FIG. 1 is a partial perspective view of a vehicle equipped with a wiper motor device to which the present invention is applied, and FIG. 2 is an overall perspective view of the wiper motor device. FIG. 3 is a schematic circuit diagram based on the first embodiment, and FIG. 4 is a partially cutaway perspective view of essential parts of the first embodiment. FIG. 5 shows the third embodiment of the second embodiment.
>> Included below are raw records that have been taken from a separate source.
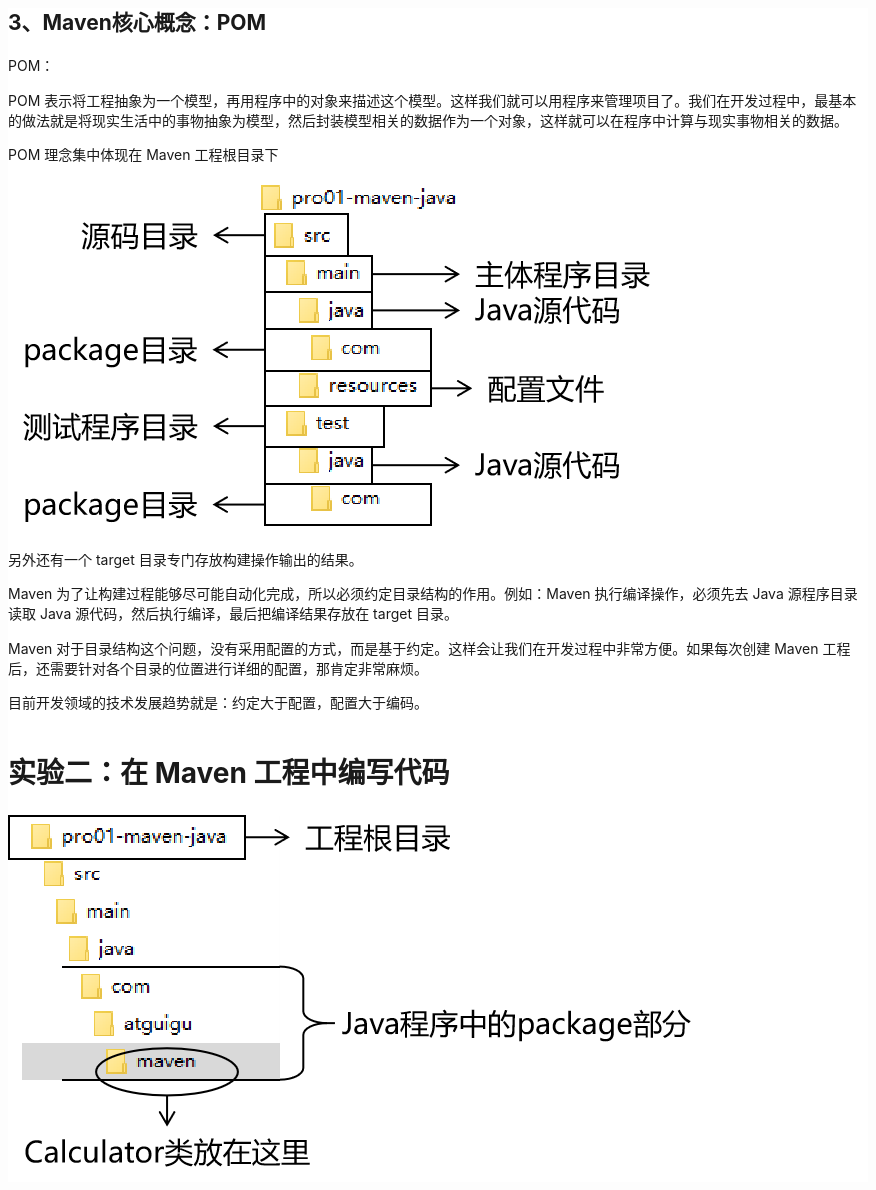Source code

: ## 3、Maven核心概念：POM

POM：

POM 表示将工程抽象为一个模型，再用程序中的对象来描述这个模型。这样我们就可以用程序来管理项目了。我们在开发过程中，最基本的做法就是将现实生活中的事物抽象为模型，然后封装模型相关的数据作为一个对象，这样就可以在程序中计算与现实事物相关的数据。

POM 理念集中体现在 Maven 工程根目录下 

![](images/WEBRESOURCEb95216337458c286958f2d1cde6321dcstickPicture.png)

另外还有一个 target 目录专门存放构建操作输出的结果。

Maven 为了让构建过程能够尽可能自动化完成，所以必须约定目录结构的作用。例如：Maven 执行编译操作，必须先去 Java 源程序目录读取 Java 源代码，然后执行编译，最后把编译结果存放在 target 目录。

Maven 对于目录结构这个问题，没有采用配置的方式，而是基于约定。这样会让我们在开发过程中非常方便。如果每次创建 Maven 工程后，还需要针对各个目录的位置进行详细的配置，那肯定非常麻烦。

目前开发领域的技术发展趋势就是：约定大于配置，配置大于编码。

# 实验二：在 Maven 工程中编写代码

![](images/WEBRESOURCEdf2eadda0262b00e463e85c774333262stickPicture.png)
It is a circuit diagram similar to the figure, and FIG. 6 is a perspective view similar to FIG. 4. DESCRIPTION OF SYMBOLS 1... Wiper motor device, 2... Windshield, 3a... Wiper blade, 3b... Wiper arm, 4... Dash board panel, 5... DC motor, 6... Speed reduction device, 7... Gear, 8... ...Output shaft, 9...Cover, 11...Short electrode plate,
12...Negative electrode plate, 13...Inner contactor,
14...Outer contact, 15...Battery, 16...
...Insulating surface, 17...Wiper switch, 18...Off contact, 19...On contact, 20...Switch knob.

Claims (1)

[Claims for Utility Model Registration] Sliding in which two contactors slide relative to two raceway surfaces that are arranged side by side on an insulator and have an electrode plate adhered to at least one of them. A sliding contact structure, characterized in that the two raceway surfaces are formed at different levels so that the other raceway surface is higher than the one raceway surface to which the electrode plate is attached. Dynamic contact structure.